The mobile phone-captured video, which was released to the Folha de S. Paulo newspaper, depicts prisoners posing with three mutilated bodies— victims of an internal gang conflict within the Pedrinhas prison.

After the gory prison deaths, security forces tried to assert control over the prisons. According to the New York Times, inmates allegedly responded to the clamp-down by ordering retaliatory attacks outside of the prison walls. A police station came under fire and at least four buses were burned in the state capital, killing one child and injuring many others.

The December murders came after a report by the National Justice Council, which expressed concern over the internal rivalries and organized crime group influence within the prison system in the Brazilian state of Maranhao, where Pedrinhas is located.

Brazil’s overcrowded prisons “are hotbeds for violence, mass breakouts and criminal activity [and] have also played a critical role in the development of Brazilian organized crime,” reports InSight Crime.

» DATA BLOCK:
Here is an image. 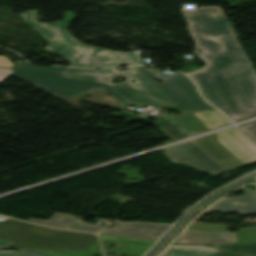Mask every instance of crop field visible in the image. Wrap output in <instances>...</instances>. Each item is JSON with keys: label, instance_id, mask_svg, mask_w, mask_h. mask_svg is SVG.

» REQUIRED WORK:
1. In the text on the Pedrinhas prison violence, why did inmates order attacks outside the prison walls?
2. In which Brazilian state is the Pedrinhas prison located, according to the text on the prison violence?
3. Please continue the text on the Pedrinhas prison violence, picking up after its final sentence.

» RESULTS BY TASK:
1. According to the New York Times, the inmates allegedly ordered the attacks in retaliation for a clamp-down. After the gory deaths inside the prison, security forces had tried to assert control over the prisons.

2. Maranhao.

3.
According to the investigative journalism group, organized crime and prison gang violence has historically primarily been found in urban areas such as Sao Paulo and Rio.

However, in recent years a rise in homicides and gun-related deaths in northeastern Brazil suggests that prison gangs are expanding their influence into this region.

Homicides in Maranhao have risen by 460 percent in 13 years,  with 807 deaths reported in the region’s capital area in 2013, reports InSight Crime.

Maria Laura Canineu, the Brazil director of Human Rights Watch, said that the Pedrinhas prison crimes are part of a larger problem of uncontrolled violence in the Maranhao prison system.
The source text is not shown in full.